Late in the afternoon, I went off to find Michael. Wanting a high vantage point from which to look for him, I followed the path up to the rocky cliff that overlooked the entire meadow. The tall grass was gently bending and blowing in the warm breeze, and the beauty of the deep blue river meandering through the soft golden grass made me wish I’d brought my camera. The sun was going down, turning everything a soft amber color, and the swallows began swooping around the cliff, darting after insects that must have thought the end of the day a safe time to come out. Michael saw me and waved, and we both started back.
We met at the bend in the river and walked together while he talked about his day. This was a catch-and-release river, but you could keep enough fish for your own dinner, and Michael proudly showed me the three good-sized trout he’d kept. Plenty of fish for all four of us, I thought with a smile.
We got to the cabin just as it was getting dark and a little chilly, so I went into the bedroom to put on a sweater. Pooh was on the bed. I gave him a hug and told him how much joy I had felt watching the swallows do their daredevil acts off the cliffs. Catzenbear came in and tried to get on the bed and couldn’t, so I picked him up and left him with Pooh while I went to help Michael prepare our dinner.
That night, I decided to read Charlotte Beck’s Everyday Zen to see whether she had written anything about joy in that book, as she had in another of her books I’d read several weeks before. It was on the first page: “My dog doesn’t worry about the meaning of life. She may worry if she doesn’t get breakfast, but she doesn’t sit around worrying about whether she will get fulfilled or liberated or enlightened.” What a joyful state of being.
I looked over at Michael, asleep on the couch with Catzenbear sprawled on his chest, and had to laugh at how fulfilled, liberated, and enlightened they both seemed. I turned to Pooh and told him I was beginning to understand how important the ability to feel joy was to my meditation practice.
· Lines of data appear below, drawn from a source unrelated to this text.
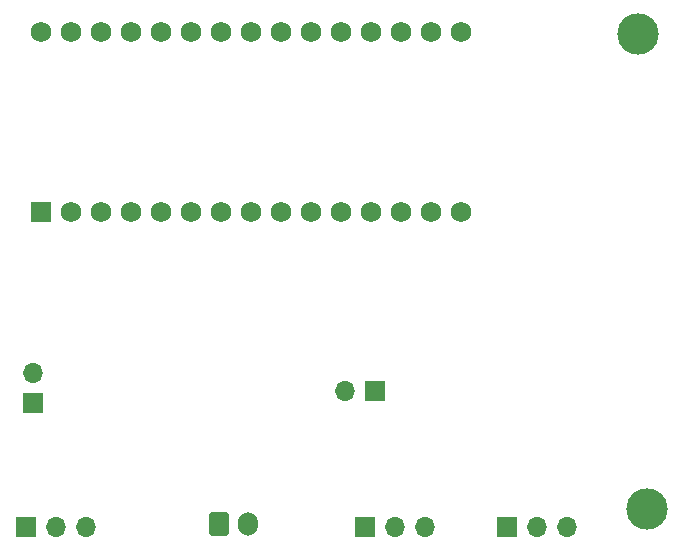
<source format=gbr>
%TF.GenerationSoftware,KiCad,Pcbnew,8.0.7*%
%TF.CreationDate,2024-12-28T13:43:39+03:00*%
%TF.ProjectId,SingleSwitch,53696e67-6c65-4537-9769-7463682e6b69,rev?*%
%TF.SameCoordinates,Original*%
%TF.FileFunction,Soldermask,Bot*%
%TF.FilePolarity,Negative*%
%FSLAX46Y46*%
G04 Gerber Fmt 4.6, Leading zero omitted, Abs format (unit mm)*
G04 Created by KiCad (PCBNEW 8.0.7) date 2024-12-28 13:43:39*
%MOMM*%
%LPD*%
G01*
G04 APERTURE LIST*
G04 Aperture macros list*
%AMRoundRect*
0 Rectangle with rounded corners*
0 $1 Rounding radius*
0 $2 $3 $4 $5 $6 $7 $8 $9 X,Y pos of 4 corners*
0 Add a 4 corners polygon primitive as box body*
4,1,4,$2,$3,$4,$5,$6,$7,$8,$9,$2,$3,0*
0 Add four circle primitives for the rounded corners*
1,1,$1+$1,$2,$3*
1,1,$1+$1,$4,$5*
1,1,$1+$1,$6,$7*
1,1,$1+$1,$8,$9*
0 Add four rect primitives between the rounded corners*
20,1,$1+$1,$2,$3,$4,$5,0*
20,1,$1+$1,$4,$5,$6,$7,0*
20,1,$1+$1,$6,$7,$8,$9,0*
20,1,$1+$1,$8,$9,$2,$3,0*%
G04 Aperture macros list end*
%ADD10R,1.700000X1.700000*%
%ADD11O,1.700000X1.700000*%
%ADD12C,3.500000*%
%ADD13RoundRect,0.102000X-0.762000X-0.762000X0.762000X-0.762000X0.762000X0.762000X-0.762000X0.762000X0*%
%ADD14C,1.728000*%
%ADD15RoundRect,0.250000X-0.600000X-0.750000X0.600000X-0.750000X0.600000X0.750000X-0.600000X0.750000X0*%
%ADD16O,1.700000X2.000000*%
G04 APERTURE END LIST*
D10*
%TO.C,J6*%
X130250000Y-96775000D03*
D11*
X130250000Y-94235000D03*
%TD*%
D10*
%TO.C,J5*%
X159250000Y-95750000D03*
D11*
X156710000Y-95750000D03*
%TD*%
D12*
%TO.C,H1*%
X181500000Y-65500000D03*
%TD*%
D10*
%TO.C,J1*%
X158420000Y-107250000D03*
D11*
X160960000Y-107250000D03*
X163500000Y-107250000D03*
%TD*%
D10*
%TO.C,J3*%
X170420000Y-107250000D03*
D11*
X172960000Y-107250000D03*
X175500000Y-107250000D03*
%TD*%
D10*
%TO.C,J4*%
X129725000Y-107250000D03*
D11*
X132265000Y-107250000D03*
X134805000Y-107250000D03*
%TD*%
D13*
%TO.C,TB1*%
X130970000Y-80620000D03*
D14*
X133510000Y-80620000D03*
X136050000Y-80620000D03*
X138590000Y-80620000D03*
X141130000Y-80620000D03*
X143670000Y-80620000D03*
X146210000Y-80620000D03*
X148750000Y-80620000D03*
X151290000Y-80620000D03*
X153830000Y-80620000D03*
X156370000Y-80620000D03*
X158910000Y-80620000D03*
X161450000Y-80620000D03*
X163990000Y-80620000D03*
X166530000Y-80620000D03*
X166530000Y-65380000D03*
X163990000Y-65380000D03*
X161450000Y-65380000D03*
X158910000Y-65380000D03*
X156370000Y-65380000D03*
X153830000Y-65380000D03*
X151290000Y-65380000D03*
X148750000Y-65380000D03*
X146210000Y-65380000D03*
X143670000Y-65380000D03*
X141130000Y-65380000D03*
X138590000Y-65380000D03*
X136050000Y-65380000D03*
X133510000Y-65380000D03*
X130970000Y-65380000D03*
%TD*%
D15*
%TO.C,J2*%
X146000000Y-107000000D03*
D16*
X148500000Y-107000000D03*
%TD*%
D12*
%TO.C,H3*%
X182250000Y-105750000D03*
%TD*%
M02*

</source>
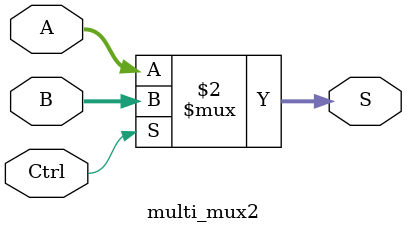
<source format=v>
`timescale 1ns / 1ps

module multi_mux2(
	A,		// ÊäÈëÊý¾ÝA
	B,		// ÊäÈëÊý¾ÝB
	Ctrl,	// ¿ØÖÆÐÅºÅ£¨0:A, 1:B)
	S		// Êä³öÊý¾Ý
);

	parameter N = 32;
	input wire [N - 1: 0] A, B;
	output wire [N - 1: 0] S;
	input wire Ctrl;
	
	assign S = (Ctrl == 1'b0) ? A : B;

endmodule

</source>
“I am glad you see this, Kat,” said Pooh. “Your feeling joy will help you let go of sadness and grief. When you are not trying to avoid feelings or hang on to feelings in meditation, you can just sit and watch them flow by. You begin to understand that all of these feelings are, as Ram Dass said, ‘grist for the mill.’”
“Hmmm, I didn’t know you were familiar with Ram Dass, Pooh.”
Pooh stood up and stretched. “There is a lot you do not know about me, Kat,” he said as he leaped to the floor and headed for the kitchen. “Now that you are paying attention, you will begin to see what has been right before your eyes all this time.”